Mr. Trump is unlikely to face criminal prosecution while he is in office, as the Justice Department’s longstanding policy and something approaching a scholarly consensus say that the Constitution does not permit criminal proceedings against a sitting president. And political realities will probably protect him from impeachment proceedings, at least as long as Republicans control the House of Representatives.
But legal scholars said that committing crimes aimed at undermining the integrity of an election could well satisfy the constitutional standard for impeachment, which is set out in Article II, Section 4
: “The president, vice president and all civil officers of the United States, shall be removed from office on impeachment for, and conviction of, treason, bribery or other high crimes and misdemeanors.”

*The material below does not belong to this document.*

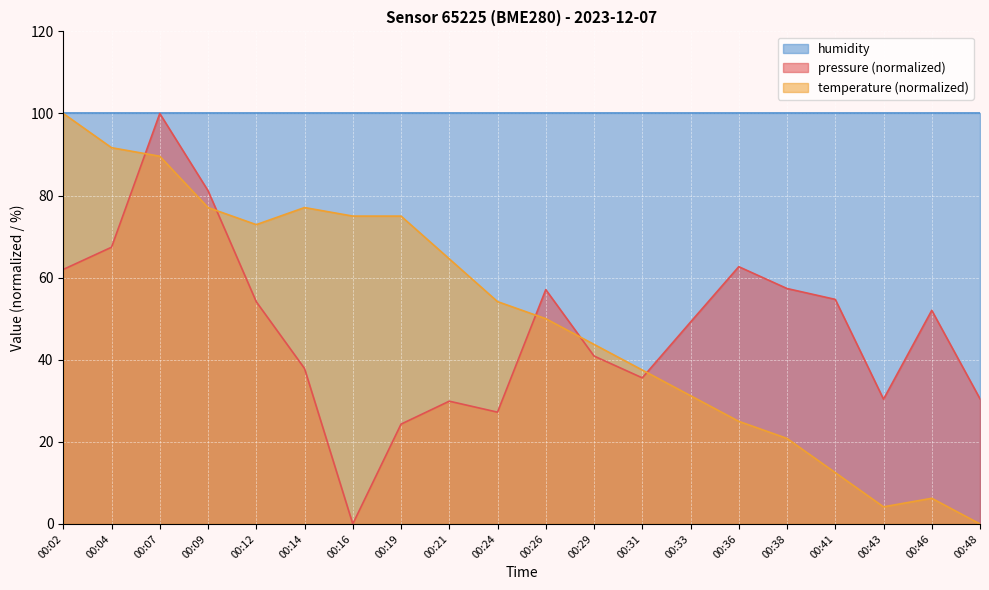

Is the value of temperature at 00:07 greater than the value of pressure at 00:19?

Yes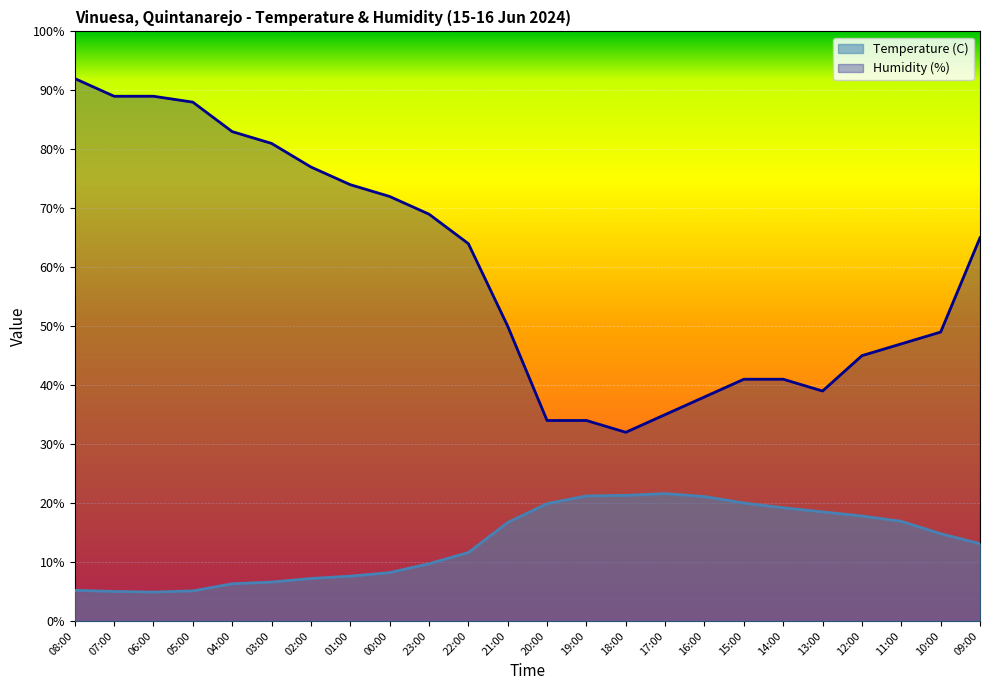

Rank the series by their maximum value, from lowest to highest.

Temperature (C), Humidity (%)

When the framers met in Philadelphia in 1787, they singled out one offense in particular as worthy of impeachment: a candidate’s interference with the Electoral College.
“If the president bribes members of the Electoral College in order to obtain office, it was clear from the debates that that was thought to be an impeachable offense,” said Cass R. Sunstein, a law professor at Harvard and the author of “Impeachment: A Citizen’s Guide.”
“That’s an exception to the general proposition that it has to be abuse of the authority you have by virtue of being president,” he said. “It was an effort to protect the sanctity — and I think sanctity is the right word — of the process by which someone becomes president.”